All valid requests for transfer/transmission of Equity Shares in physical form are processed within a period of 15 days from the date of receipt thereof and the share certificates duly transferred are immediately returned to the transferee/lodger. In the case of Equity Shares in electronic form, the transfers are processed by NSDL/CDSL through the respective Depository Participants.

(xii) Dematerialisation of Shares & Liquidity:

Trading in the Equity Shares of the Company is permitted only in dematerialised form. Shareholders may therefore, in their own interest, dematerialise their holdings in physical form, with any one of the Depositories namely NSDL and CDSL. The ISIN No. for Equity Shares of the Company for both the depositories is INE210C01013. As on 31st March 2015, 95.80 % of the Equity Shares stand dematerialised. It may be noted that in respect of shares held in demat form, all the requests for nomination, change of address, ECS, Bank Mandate and rematerialisation etc. are to be made only to the Depository Participant (DP) of the Shareholders.
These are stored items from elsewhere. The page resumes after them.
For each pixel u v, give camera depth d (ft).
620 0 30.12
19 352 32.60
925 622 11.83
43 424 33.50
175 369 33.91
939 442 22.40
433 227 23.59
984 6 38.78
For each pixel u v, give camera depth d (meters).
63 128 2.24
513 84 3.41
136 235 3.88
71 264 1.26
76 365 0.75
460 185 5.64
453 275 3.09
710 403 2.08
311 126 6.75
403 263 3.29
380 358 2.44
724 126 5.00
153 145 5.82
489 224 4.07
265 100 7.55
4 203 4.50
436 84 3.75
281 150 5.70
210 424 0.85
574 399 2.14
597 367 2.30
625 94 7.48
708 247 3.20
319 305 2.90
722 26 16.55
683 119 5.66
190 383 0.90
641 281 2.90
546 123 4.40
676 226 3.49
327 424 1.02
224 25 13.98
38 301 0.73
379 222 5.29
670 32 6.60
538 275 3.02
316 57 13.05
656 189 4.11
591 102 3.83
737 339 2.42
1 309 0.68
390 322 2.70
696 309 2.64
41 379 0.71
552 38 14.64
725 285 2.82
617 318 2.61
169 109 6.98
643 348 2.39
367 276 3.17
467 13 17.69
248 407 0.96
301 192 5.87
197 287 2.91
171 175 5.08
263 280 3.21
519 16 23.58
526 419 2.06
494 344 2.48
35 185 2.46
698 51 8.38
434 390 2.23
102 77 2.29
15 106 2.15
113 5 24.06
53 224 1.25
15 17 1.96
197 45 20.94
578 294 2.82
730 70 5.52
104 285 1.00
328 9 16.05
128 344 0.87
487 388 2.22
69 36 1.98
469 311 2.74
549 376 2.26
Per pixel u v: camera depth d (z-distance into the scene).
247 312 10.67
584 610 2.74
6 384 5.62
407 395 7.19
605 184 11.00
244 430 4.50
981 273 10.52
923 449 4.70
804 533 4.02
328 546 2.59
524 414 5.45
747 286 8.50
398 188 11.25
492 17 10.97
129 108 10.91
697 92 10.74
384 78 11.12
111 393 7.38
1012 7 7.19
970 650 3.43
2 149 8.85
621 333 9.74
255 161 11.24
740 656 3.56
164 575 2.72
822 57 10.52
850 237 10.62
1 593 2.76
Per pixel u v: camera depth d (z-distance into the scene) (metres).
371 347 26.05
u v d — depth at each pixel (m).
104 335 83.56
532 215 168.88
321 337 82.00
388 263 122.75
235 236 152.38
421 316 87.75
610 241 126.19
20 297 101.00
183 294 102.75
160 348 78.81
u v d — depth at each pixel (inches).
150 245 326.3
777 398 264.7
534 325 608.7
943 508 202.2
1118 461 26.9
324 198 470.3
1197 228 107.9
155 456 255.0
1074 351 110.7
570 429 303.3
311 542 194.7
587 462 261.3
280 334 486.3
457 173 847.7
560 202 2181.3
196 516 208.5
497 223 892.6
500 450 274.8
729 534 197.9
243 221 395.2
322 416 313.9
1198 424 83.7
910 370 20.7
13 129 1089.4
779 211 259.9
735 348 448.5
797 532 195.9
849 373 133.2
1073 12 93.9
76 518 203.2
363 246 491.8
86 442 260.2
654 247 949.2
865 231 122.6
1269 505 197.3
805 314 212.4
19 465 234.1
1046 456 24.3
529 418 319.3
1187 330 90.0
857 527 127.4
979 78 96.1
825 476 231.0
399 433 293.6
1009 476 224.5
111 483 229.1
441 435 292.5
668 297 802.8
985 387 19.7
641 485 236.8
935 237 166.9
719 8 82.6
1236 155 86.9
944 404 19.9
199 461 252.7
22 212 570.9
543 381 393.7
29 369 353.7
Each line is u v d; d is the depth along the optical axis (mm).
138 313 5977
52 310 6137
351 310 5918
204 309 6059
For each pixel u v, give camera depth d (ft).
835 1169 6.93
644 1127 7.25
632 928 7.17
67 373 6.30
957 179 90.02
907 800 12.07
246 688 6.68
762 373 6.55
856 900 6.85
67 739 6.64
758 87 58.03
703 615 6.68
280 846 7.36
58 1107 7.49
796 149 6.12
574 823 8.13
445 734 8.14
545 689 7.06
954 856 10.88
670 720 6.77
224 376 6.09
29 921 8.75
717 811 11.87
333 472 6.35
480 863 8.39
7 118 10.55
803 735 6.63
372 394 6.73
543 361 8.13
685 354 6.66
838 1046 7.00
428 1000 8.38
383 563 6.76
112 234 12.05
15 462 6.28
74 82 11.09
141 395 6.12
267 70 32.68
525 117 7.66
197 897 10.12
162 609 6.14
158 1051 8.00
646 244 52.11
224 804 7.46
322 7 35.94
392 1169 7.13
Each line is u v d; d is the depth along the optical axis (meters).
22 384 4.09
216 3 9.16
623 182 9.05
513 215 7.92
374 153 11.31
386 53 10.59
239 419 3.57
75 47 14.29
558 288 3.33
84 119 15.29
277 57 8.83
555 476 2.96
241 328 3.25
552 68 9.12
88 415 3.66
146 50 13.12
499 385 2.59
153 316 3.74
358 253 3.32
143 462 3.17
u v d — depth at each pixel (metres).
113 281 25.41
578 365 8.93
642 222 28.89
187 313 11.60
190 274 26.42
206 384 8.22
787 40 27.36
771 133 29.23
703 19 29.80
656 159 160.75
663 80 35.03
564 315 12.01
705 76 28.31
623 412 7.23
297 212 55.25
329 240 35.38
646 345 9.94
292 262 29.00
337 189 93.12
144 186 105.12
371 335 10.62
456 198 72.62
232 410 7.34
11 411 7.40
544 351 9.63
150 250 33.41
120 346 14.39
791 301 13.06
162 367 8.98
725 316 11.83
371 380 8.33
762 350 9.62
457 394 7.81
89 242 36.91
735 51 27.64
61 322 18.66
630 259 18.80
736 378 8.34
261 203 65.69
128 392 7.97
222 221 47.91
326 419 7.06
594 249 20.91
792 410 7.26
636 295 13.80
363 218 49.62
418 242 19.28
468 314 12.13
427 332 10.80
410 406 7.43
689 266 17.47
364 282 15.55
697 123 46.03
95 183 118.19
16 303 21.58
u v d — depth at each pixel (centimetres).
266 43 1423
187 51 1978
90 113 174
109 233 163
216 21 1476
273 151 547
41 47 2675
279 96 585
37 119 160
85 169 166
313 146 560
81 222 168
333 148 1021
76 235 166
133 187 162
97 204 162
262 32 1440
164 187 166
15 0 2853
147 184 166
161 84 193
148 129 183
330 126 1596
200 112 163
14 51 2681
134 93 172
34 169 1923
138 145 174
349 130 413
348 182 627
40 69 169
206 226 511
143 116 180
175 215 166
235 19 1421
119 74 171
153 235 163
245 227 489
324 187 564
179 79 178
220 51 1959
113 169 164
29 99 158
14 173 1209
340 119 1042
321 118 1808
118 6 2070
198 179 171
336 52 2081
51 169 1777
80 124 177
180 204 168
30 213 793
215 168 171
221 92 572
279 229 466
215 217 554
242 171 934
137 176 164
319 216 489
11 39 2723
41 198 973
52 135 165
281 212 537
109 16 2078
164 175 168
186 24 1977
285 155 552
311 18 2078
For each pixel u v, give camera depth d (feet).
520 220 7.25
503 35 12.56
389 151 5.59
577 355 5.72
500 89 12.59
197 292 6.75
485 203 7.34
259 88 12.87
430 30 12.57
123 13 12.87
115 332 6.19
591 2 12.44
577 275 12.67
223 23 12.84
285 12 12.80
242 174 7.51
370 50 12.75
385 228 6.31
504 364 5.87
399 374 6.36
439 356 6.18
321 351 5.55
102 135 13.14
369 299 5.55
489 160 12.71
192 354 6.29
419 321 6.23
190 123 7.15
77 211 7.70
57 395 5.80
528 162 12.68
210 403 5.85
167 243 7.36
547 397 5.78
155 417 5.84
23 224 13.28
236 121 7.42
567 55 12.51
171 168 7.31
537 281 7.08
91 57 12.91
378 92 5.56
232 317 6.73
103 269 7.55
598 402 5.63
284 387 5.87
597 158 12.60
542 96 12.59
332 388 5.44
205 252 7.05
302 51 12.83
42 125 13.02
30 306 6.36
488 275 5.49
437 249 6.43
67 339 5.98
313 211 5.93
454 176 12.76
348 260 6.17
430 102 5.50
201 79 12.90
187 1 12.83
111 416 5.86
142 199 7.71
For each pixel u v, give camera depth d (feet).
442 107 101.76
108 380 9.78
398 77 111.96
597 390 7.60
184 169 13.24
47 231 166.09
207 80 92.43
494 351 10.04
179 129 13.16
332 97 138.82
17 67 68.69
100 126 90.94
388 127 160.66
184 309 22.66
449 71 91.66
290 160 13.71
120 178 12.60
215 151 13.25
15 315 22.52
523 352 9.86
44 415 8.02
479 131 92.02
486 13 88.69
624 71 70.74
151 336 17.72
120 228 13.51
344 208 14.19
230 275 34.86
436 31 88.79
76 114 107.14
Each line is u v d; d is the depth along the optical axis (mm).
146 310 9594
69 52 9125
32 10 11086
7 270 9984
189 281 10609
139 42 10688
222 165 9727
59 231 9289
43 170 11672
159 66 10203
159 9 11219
(xiii) Outstanding GDRs/ADRs/Warrants/Options or any convertible instruments, conversion date and it's likely impact on Equity There are no outstanding GDRs/ADRs/Warrants of the Company.

(xiv) Corp. Off. & Works

At: Koneripalli Village, Via: Shoolagiri Taluk: Hosur, Dist: Krishnagiri  Tamil Nadu 635 117

(xV) Address for Correspondence regarding share transfers and other matters

Aro granite industries ltd. Regd. Office

1001, 10th Floor DLF Tower 'A', Jasola New Delhi 110 025 Phone No.: 91-11-41686169 Fax No.: 91-11-26941984 E mail: investorgrievance@arotile.com

Registrar & Transfer Agent (RTA) M/s Alankit Assignments Limited Alankit House, 4E/2, Jhandewalan Extension New Delhi 110055 Phone No: 91-11-23541234 91-11-42541234 Fax No.: 91-11-23552001, E mail: info@alankit.com

10. DECLARATION

This is to confirm that all the Directors and Senior Management Personnel of the Company have affirmed compliance with the code of conduct for Directors and Senior Management adopted by the Board.